Task prompt
Rewrite the lines of the listing between the line holding "pose: elev=358.0 azim=155.8" and the end of the listing, inclusive, replacing "pose" with "camera" and changing nothing else, and leave the pictures out of your answer.

-- START Data listing --

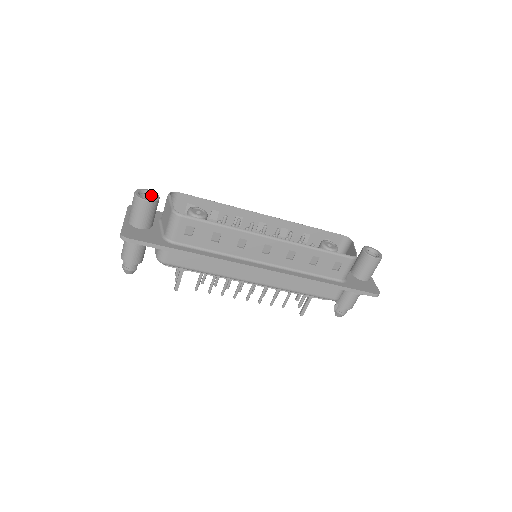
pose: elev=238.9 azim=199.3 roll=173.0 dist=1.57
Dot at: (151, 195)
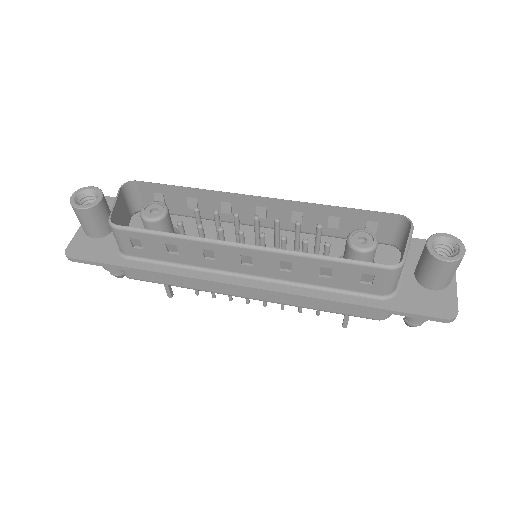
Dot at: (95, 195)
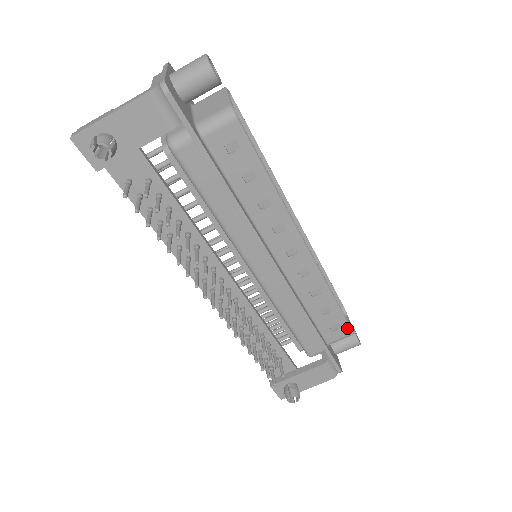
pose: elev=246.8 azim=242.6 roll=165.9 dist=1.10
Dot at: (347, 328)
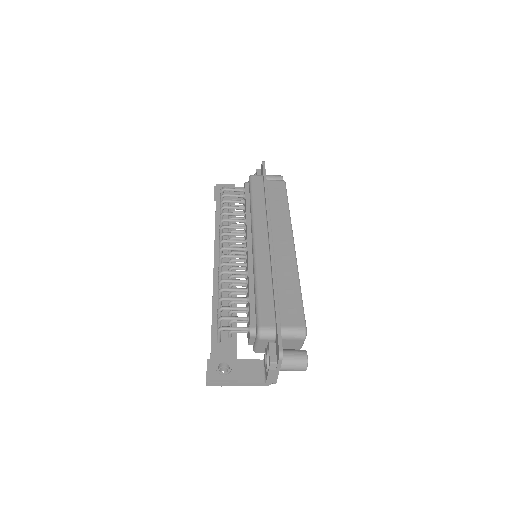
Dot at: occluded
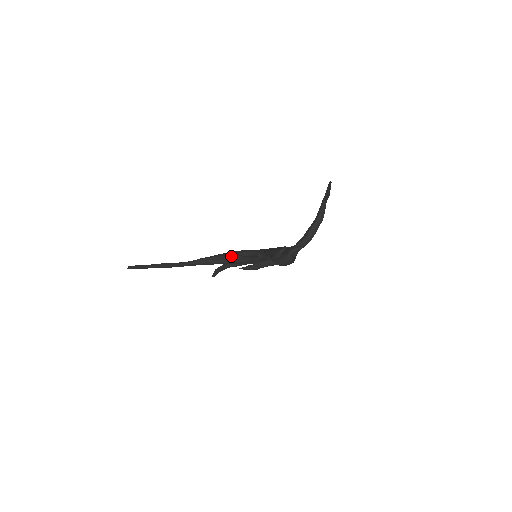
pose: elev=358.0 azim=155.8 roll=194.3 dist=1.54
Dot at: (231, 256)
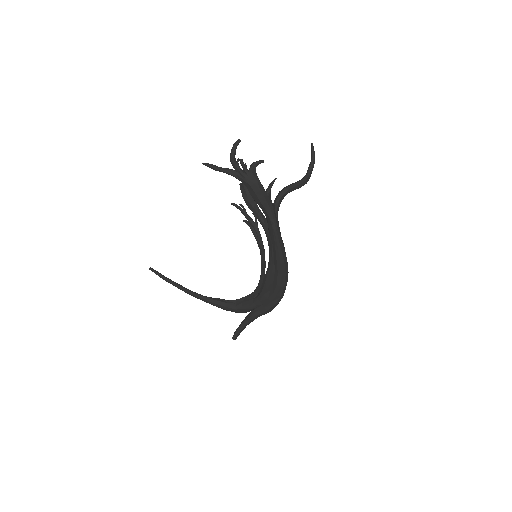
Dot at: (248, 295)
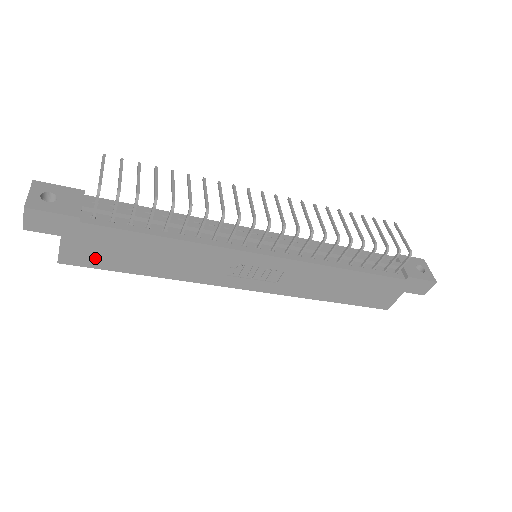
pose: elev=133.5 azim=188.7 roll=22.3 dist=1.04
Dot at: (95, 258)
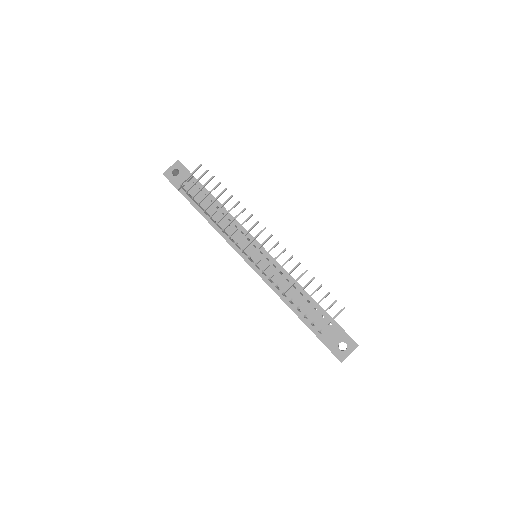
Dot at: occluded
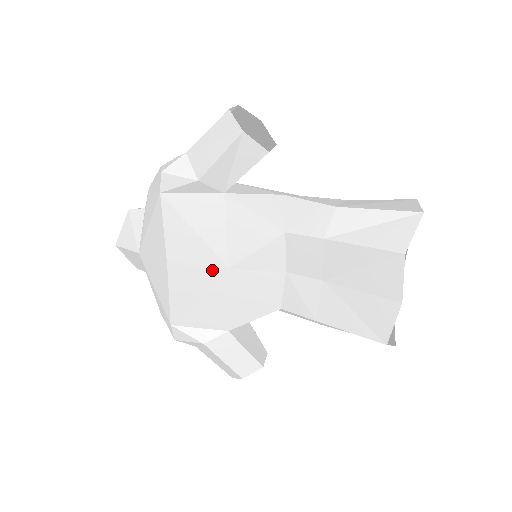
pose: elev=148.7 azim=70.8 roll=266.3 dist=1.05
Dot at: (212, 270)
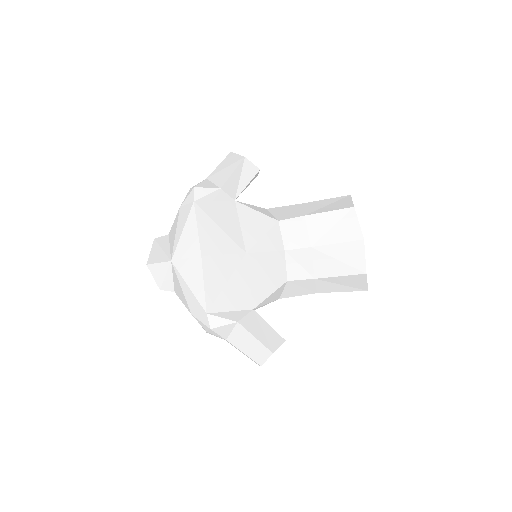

-- END Data listing --

Response to this exercise
camera: elev=358.0 azim=155.8 roll=194.3 dist=1.54
Dot at: (231, 256)
Dot at: (248, 295)
camera: elev=133.5 azim=188.7 roll=22.3 dist=1.04
Dot at: (95, 258)
Dot at: occluded
camera: elev=148.7 azim=70.8 roll=266.3 dist=1.05
Dot at: (212, 270)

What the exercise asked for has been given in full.